Codebench - Ollama Model Benchmark Tool

A Python-based benchmarking tool for testing and comparing different Ollama models on coding tasks. This tool allows you to benchmark multiple Ollama models against common coding problems, measure their performance, and visualize the results.

Components

Benchmarking Engine: main.py - Core benchmarking functionality with integrated plotting
Visualization Tool: lboard.py - Standalone visualization for benchmark results

Features

Test multiple Ollama models against common coding problems
Measure performance metrics (tokens/sec, response time)
Track success rates across different coding challenges
Support for local and remote Ollama servers
Automatic model download if not available locally
Detailed test results and leaderboard generation
CPU information tracking for benchmarks

Prerequisites

Python 3.8+
Ollama server (local or remote)
Required Python packages (see Installation)
Together API key (optional, for advanced code analysis)

Installation

Clone the repository:

git clone https://github.com/yourusername/codebench.git
cd codebench

Install required packages:

pip install -r requirements.txt

Or install the required packages manually:

pip install requests matplotlib py-cpuinfo

(Optional) Set up Together API for advanced code analysis:

export TOGETHER_API_KEY='your_api_key_here'

Usage

Basic usage:

python3 main.py

Available options:

python main.py --server [local|z60] --model [model_name] --number [count|all] --verbose --plot-only --no-plot --file [results_file]

Arguments:

--server : Choose Ollama server (default: local)
--model : Test specific model only (will be automatically downloaded if not available locally)
--number : Number of models to test
--verbose : Enable detailed output
--plot-only : Skip benchmarking and just generate graphs from existing results
--no-plot : Run benchmarking without plotting graphs at the end
--file : Specify a benchmark results file to use for plotting (only with --plot-only)

Supported Tests

The tool currently tests models on these coding challenges:

Fibonacci Sequence
Binary Search
Palindrome Check
Anagram Detection

Test Process & Validation

Code Generation

Each model is prompted with specific coding tasks
Generated code is extracted from the model's response
Initial syntax validation is performed

Test Validation

For each test case:

Input values are provided to the function
Output is compared with expected results
Test results are marked as ✅ (pass) or ❌ (fail)

Example test cases:

Fibonacci:
- Input: 6      Expected: 8
- Input: 0      Expected: 0
- Input: -1     Expected: -1

Binary Search:
- Input: ([1,2,3,4,5], 3)    Expected: 2
- Input: ([], 1)             Expected: -1
- Input: ([1], 1)            Expected: 0

Output

Results are saved in the benchmark_results directory with the following naming convention:

[CPU_Model]_[Server_Address].json

Example:

Apple_M1_Pro_localhost_11434.json

Visualizing Results

There are two ways to generate a visual comparison of model performances as a leaderboard:

Option 1: Using main.py (Recommended)

By default, main.py will now automatically generate graphs after benchmarking. You can also use it to just generate graphs without running benchmarks:

# Run benchmarks and generate graphs (default behavior)
python3 main.py

# Test a specific model (will be downloaded automatically if not available locally)
python3 main.py --model llama3

# Skip benchmarking and just generate graphs from the latest results
python3 main.py --plot-only

# Skip benchmarking and generate graphs from a specific results file
python3 main.py --plot-only --file path/to/results.json

# Run benchmarks without generating graphs
python3 main.py --no-plot

The plot will be saved as benchmark_results/model_comparison.png with high resolution (300 DPI).

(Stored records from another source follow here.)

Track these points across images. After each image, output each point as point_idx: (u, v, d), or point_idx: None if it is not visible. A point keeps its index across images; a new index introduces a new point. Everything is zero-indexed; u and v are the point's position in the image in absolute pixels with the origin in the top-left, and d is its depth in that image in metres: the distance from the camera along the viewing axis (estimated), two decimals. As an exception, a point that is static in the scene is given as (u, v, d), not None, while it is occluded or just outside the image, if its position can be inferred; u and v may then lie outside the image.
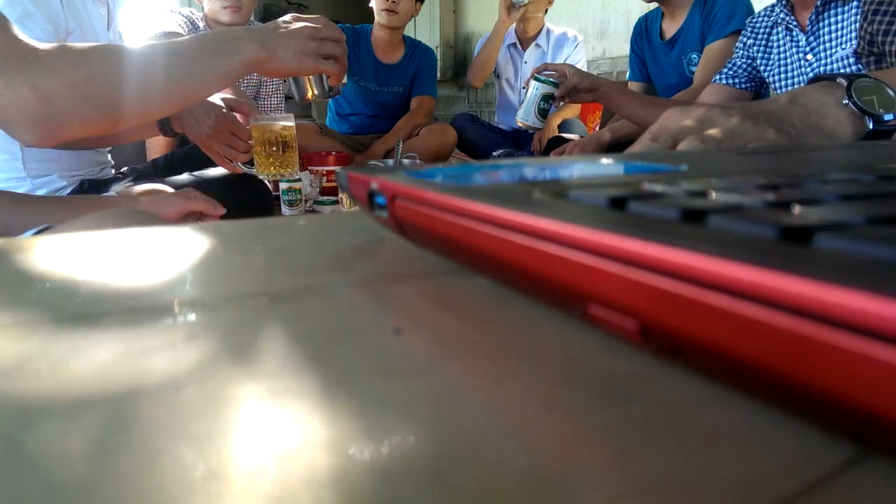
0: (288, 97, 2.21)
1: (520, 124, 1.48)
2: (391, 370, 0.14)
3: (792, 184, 0.16)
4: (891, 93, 0.43)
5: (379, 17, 2.27)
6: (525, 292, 0.17)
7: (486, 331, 0.16)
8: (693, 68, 1.75)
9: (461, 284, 0.20)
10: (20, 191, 1.09)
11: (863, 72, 0.46)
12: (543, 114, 1.43)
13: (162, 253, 0.25)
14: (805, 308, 0.08)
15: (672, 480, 0.09)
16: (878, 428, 0.08)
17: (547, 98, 1.40)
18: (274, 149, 1.22)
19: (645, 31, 1.94)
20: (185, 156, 1.56)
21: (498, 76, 2.61)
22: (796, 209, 0.13)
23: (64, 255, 0.25)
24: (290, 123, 1.24)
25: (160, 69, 0.69)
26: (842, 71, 1.14)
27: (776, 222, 0.11)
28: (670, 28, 1.85)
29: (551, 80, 1.39)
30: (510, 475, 0.10)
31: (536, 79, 1.40)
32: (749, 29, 1.44)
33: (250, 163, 1.25)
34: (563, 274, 0.13)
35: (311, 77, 0.95)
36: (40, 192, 1.13)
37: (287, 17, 0.82)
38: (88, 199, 0.95)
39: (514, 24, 2.49)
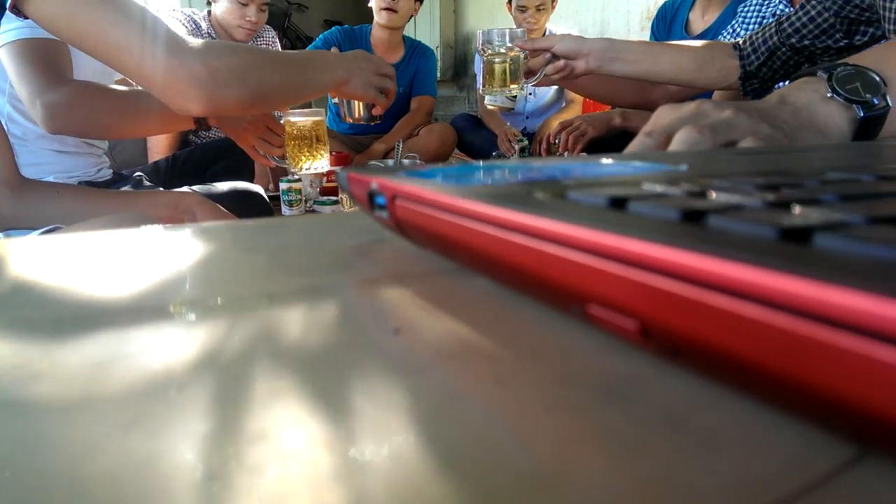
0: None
1: (490, 108, 1.31)
2: (391, 370, 0.14)
3: (792, 184, 0.16)
4: (874, 76, 0.43)
5: (378, 17, 2.27)
6: (525, 292, 0.17)
7: (486, 331, 0.16)
8: None
9: (461, 284, 0.20)
10: None
11: (838, 60, 0.46)
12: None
13: (162, 253, 0.25)
14: (805, 308, 0.08)
15: (672, 480, 0.09)
16: (878, 428, 0.08)
17: (486, 32, 1.19)
18: (306, 143, 1.29)
19: (670, 18, 1.78)
20: (187, 158, 1.57)
21: None
22: (796, 209, 0.13)
23: (64, 255, 0.25)
24: (321, 119, 1.31)
25: (286, 71, 0.88)
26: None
27: (776, 222, 0.11)
28: (700, 22, 1.69)
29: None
30: (510, 475, 0.10)
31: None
32: (740, 19, 1.40)
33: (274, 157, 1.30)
34: (563, 274, 0.13)
35: (361, 102, 1.13)
36: None
37: (359, 52, 1.02)
38: (152, 193, 1.04)
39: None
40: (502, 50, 1.09)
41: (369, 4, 2.30)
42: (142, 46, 0.73)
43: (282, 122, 1.26)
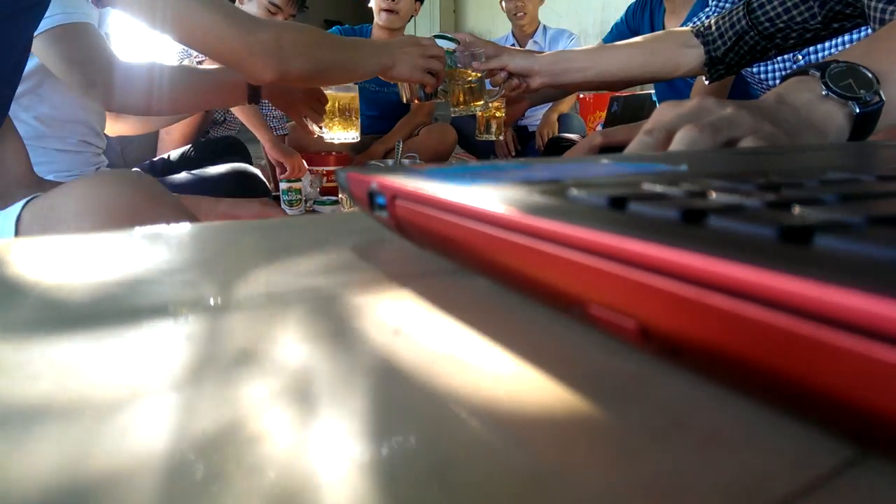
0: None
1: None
2: (391, 370, 0.14)
3: (792, 184, 0.16)
4: (866, 72, 0.43)
5: (378, 18, 2.26)
6: (525, 293, 0.17)
7: (486, 331, 0.16)
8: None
9: (461, 284, 0.20)
10: None
11: (829, 57, 0.46)
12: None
13: (162, 253, 0.25)
14: (805, 308, 0.08)
15: (672, 480, 0.09)
16: (878, 428, 0.08)
17: (450, 55, 1.19)
18: (341, 114, 1.45)
19: (649, 12, 1.77)
20: (183, 158, 1.58)
21: None
22: (796, 209, 0.13)
23: (64, 255, 0.25)
24: (355, 94, 1.47)
25: (342, 51, 0.99)
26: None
27: (776, 222, 0.11)
28: (671, 24, 1.71)
29: (448, 35, 1.21)
30: (510, 475, 0.10)
31: (436, 36, 1.22)
32: (713, 4, 1.39)
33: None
34: (563, 274, 0.13)
35: (414, 85, 1.20)
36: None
37: (407, 38, 1.11)
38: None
39: (513, 29, 2.48)
40: (464, 71, 1.16)
41: (369, 5, 2.29)
42: (222, 26, 0.85)
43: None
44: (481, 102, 1.19)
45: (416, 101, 1.25)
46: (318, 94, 1.32)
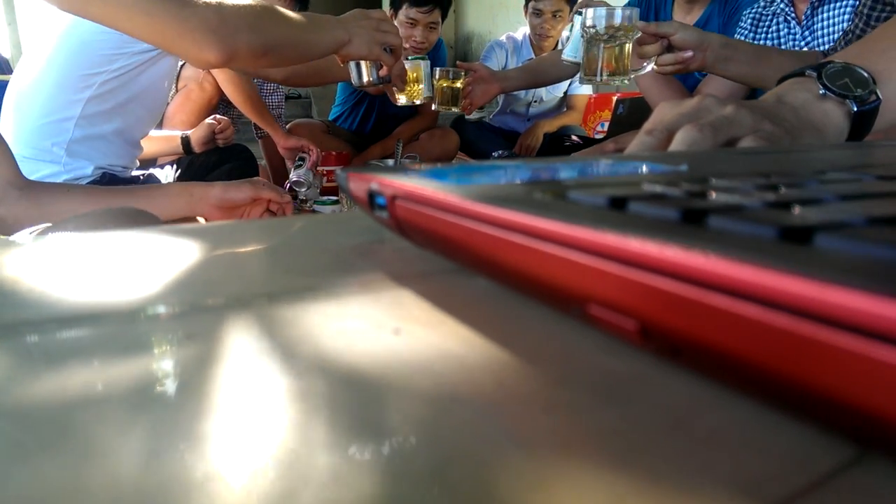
0: (288, 97, 2.22)
1: (567, 62, 1.15)
2: (391, 370, 0.14)
3: (792, 184, 0.16)
4: (861, 72, 0.43)
5: (406, 53, 2.22)
6: (525, 293, 0.17)
7: (486, 331, 0.16)
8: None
9: (461, 284, 0.20)
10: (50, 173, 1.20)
11: (826, 57, 0.46)
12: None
13: (162, 253, 0.25)
14: (805, 308, 0.08)
15: (672, 480, 0.09)
16: (878, 428, 0.08)
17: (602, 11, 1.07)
18: (411, 81, 1.47)
19: (654, 7, 1.71)
20: (191, 162, 1.61)
21: None
22: (796, 209, 0.13)
23: (64, 256, 0.25)
24: (418, 65, 1.50)
25: (294, 26, 0.90)
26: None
27: (776, 222, 0.11)
28: (684, 21, 1.65)
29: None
30: (510, 475, 0.10)
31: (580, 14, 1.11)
32: (748, 20, 1.41)
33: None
34: (563, 274, 0.13)
35: (369, 64, 1.08)
36: (65, 177, 1.21)
37: (357, 11, 0.99)
38: (164, 186, 1.08)
39: (530, 35, 2.44)
40: (617, 32, 0.92)
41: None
42: (153, 2, 0.75)
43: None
44: (625, 75, 0.96)
45: (365, 82, 1.11)
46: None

Option 2: Using lboard.py (Legacy)

You can still use the standalone lboard.py script:

python3 lboard.py

This will:

Automatically find the latest benchmark results
Generate a graph showing:
- Token processing speed (blue bars)
- Success rates (red markers)
- Duration ranges (green vertical lines)

You can also specify a specific results file:

python3 lboard.py path/to/results.json
# or
python3 lboard.py --file path/to/results.json

Visualization Features

The visualization includes:

Model performance comparison
Token processing speeds with min/max ranges
Success rates across all tests
Execution duration ranges
Color-coded model names (green for high performers)

Server Configuration

Default servers are configured in the code:

Local: http://localhost:11434
Z60: http://192.168.196.60:11434

Example Output

🏆 Final Model Leaderboard:

codellama:13b
   Overall Success Rate: 95.8% (23/24 cases)
   Average Tokens/sec: 145.23
   Average Duration: 2.34s
   Test Results:
   - Fibonacci: ✅ 6/6 cases (100.0%)
   - Binary Search: ✅ 6/6 cases (100.0%)

Output Files

The tool generates several output files in the benchmark_results directory:

JSON Results File: [CPU_Model]_[Server_Address].json
- Contains detailed benchmark results for all tested models
- Used for later analysis and visualization
Log File: [CPU_Model]_[Server_Address].log
- Contains console output from the benchmark run
- Useful for debugging and reviewing test details
Plot Image: model_comparison.png
- High-resolution (300 DPI) visualization of model performance
- Shows token processing speed, success rates, and duration ranges

Recent Updates

March 2025 Updates

Added --plot-only option to skip benchmarking and directly generate plots
Added --no-plot option to run benchmarks without generating plots
Added --file option to specify a benchmark results file for plotting
Fixed plot generation to ensure high-quality output images
Improved visualization with better formatting and higher resolution
Updated documentation with comprehensive usage instructions

Troubleshooting

Common Issues

Ollama Server Connection
- Ensure your Ollama server is running and accessible
- Check the server URL in the --server option
Missing Dependencies
- Run pip install -r requirements.txt to install all required packages
- Ensure matplotlib is properly installed for visualization
Plot Generation
- If plots appear empty, ensure you have the latest version of matplotlib
- Check that the benchmark results file contains valid data

Contributing

Feel free to submit issues and enhancement requests!

License

CC NC BY